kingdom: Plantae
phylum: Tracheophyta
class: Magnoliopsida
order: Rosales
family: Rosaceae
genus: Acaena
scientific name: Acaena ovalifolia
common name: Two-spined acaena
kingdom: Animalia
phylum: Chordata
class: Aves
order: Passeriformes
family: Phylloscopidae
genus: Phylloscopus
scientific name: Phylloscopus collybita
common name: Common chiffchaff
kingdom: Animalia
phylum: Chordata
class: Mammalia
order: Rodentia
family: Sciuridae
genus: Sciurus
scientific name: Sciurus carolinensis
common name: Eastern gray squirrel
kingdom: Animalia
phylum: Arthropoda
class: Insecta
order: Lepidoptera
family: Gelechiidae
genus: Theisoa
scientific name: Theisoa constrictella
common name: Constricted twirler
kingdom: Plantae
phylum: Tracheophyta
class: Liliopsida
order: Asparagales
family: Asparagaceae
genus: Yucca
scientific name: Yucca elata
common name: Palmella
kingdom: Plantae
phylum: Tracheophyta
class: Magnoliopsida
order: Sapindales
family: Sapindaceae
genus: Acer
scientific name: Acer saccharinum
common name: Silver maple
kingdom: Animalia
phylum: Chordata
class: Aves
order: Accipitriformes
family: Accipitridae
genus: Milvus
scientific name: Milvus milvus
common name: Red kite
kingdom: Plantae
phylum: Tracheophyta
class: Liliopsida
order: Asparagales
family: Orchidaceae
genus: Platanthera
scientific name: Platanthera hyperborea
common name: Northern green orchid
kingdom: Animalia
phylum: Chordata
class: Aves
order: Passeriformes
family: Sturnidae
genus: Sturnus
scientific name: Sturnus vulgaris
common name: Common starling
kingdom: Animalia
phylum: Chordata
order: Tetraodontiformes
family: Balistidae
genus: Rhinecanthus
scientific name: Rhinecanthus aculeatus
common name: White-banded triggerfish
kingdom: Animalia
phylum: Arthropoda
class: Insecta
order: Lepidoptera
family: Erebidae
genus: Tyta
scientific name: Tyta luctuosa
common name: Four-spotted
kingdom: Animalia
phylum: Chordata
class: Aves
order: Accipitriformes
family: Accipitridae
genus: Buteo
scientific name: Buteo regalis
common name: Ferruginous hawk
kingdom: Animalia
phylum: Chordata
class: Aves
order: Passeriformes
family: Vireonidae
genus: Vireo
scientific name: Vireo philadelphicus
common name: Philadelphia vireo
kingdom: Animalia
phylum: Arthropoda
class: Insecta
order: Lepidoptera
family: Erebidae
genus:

What this task involves :: Turn all of the lines above into a JSON list of strings, with one string for each line and any blank lines left out.

Problem solution ::
[
  "kingdom: Plantae",
  "phylum: Tracheophyta",
  "class: Magnoliopsida",
  "order: Rosales",
  "family: Rosaceae",
  "genus: Acaena",
  "scientific name: Acaena ovalifolia",
  "common name: Two-spined acaena",
  "kingdom: Animalia",
  "phylum: Chordata",
  "class: Aves",
  "order: Passeriformes",
  "family: Phylloscopidae",
  "genus: Phylloscopus",
  "scientific name: Phylloscopus collybita",
  "common name: Common chiffchaff",
  "kingdom: Animalia",
  "phylum: Chordata",
  "class: Mammalia",
  "order: Rodentia",
  "family: Sciuridae",
  "genus: Sciurus",
  "scientific name: Sciurus carolinensis",
  "common name: Eastern gray squirrel",
  "kingdom: Animalia",
  "phylum: Arthropoda",
  "class: Insecta",
  "order: Lepidoptera",
  "family: Gelechiidae",
  "genus: Theisoa",
  "scientific name: Theisoa constrictella",
  "common name: Constricted twirler",
  "kingdom: Plantae",
  "phylum: Tracheophyta",
  "class: Liliopsida",
  "order: Asparagales",
  "family: Asparagaceae",
  "genus: Yucca",
  "scientific name: Yucca elata",
  "common name: Palmella",
  "kingdom: Plantae",
  "phylum: Tracheophyta",
  "class: Magnoliopsida",
  "order: Sapindales",
  "family: Sapindaceae",
  "genus: Acer",
  "scientific name: Acer saccharinum",
  "common name: Silver maple",
  "kingdom: Animalia",
  "phylum: Chordata",
  "class: Aves",
  "order: Accipitriformes",
  "family: Accipitridae",
  "genus: Milvus",
  "scientific name: Milvus milvus",
  "common name: Red kite",
  "kingdom: Plantae",
  "phylum: Tracheophyta",
  "class: Liliopsida",
  "order: Asparagales",
  "family: Orchidaceae",
  "genus: Platanthera",
  "scientific name: Platanthera hyperborea",
  "common name: Northern green orchid",
  "kingdom: Animalia",
  "phylum: Chordata",
  "class: Aves",
  "order: Passeriformes",
  "family: Sturnidae",
  "genus: Sturnus",
  "scientific name: Sturnus vulgaris",
  "common name: Common starling",
  "kingdom: Animalia",
  "phylum: Chordata",
  "order: Tetraodontiformes",
  "family: Balistidae",
  "genus: Rhinecanthus",
  "scientific name: Rhinecanthus aculeatus",
  "common name: White-banded triggerfish",
  "kingdom: Animalia",
  "phylum: Arthropoda",
  "class: Insecta",
  "order: Lepidoptera",
  "family: Erebidae",
  "genus: Tyta",
  "scientific name: Tyta luctuosa",
  "common name: Four-spotted",
  "kingdom: Animalia",
  "phylum: Chordata",
  "class: Aves",
  "order: Accipitriformes",
  "family: Accipitridae",
  "genus: Buteo",
  "scientific name: Buteo regalis",
  "common name: Ferruginous hawk",
  "kingdom: Animalia",
  "phylum: Chordata",
  "class: Aves",
  "order: Passeriformes",
  "family: Vireonidae",
  "genus: Vireo",
  "scientific name: Vireo philadelphicus",
  "common name: Philadelphia vireo",
  "kingdom: Animalia",
  "phylum: Arthropoda",
  "class: Insecta",
  "order: Lepidoptera",
  "family: Erebidae",
  "genus:"
]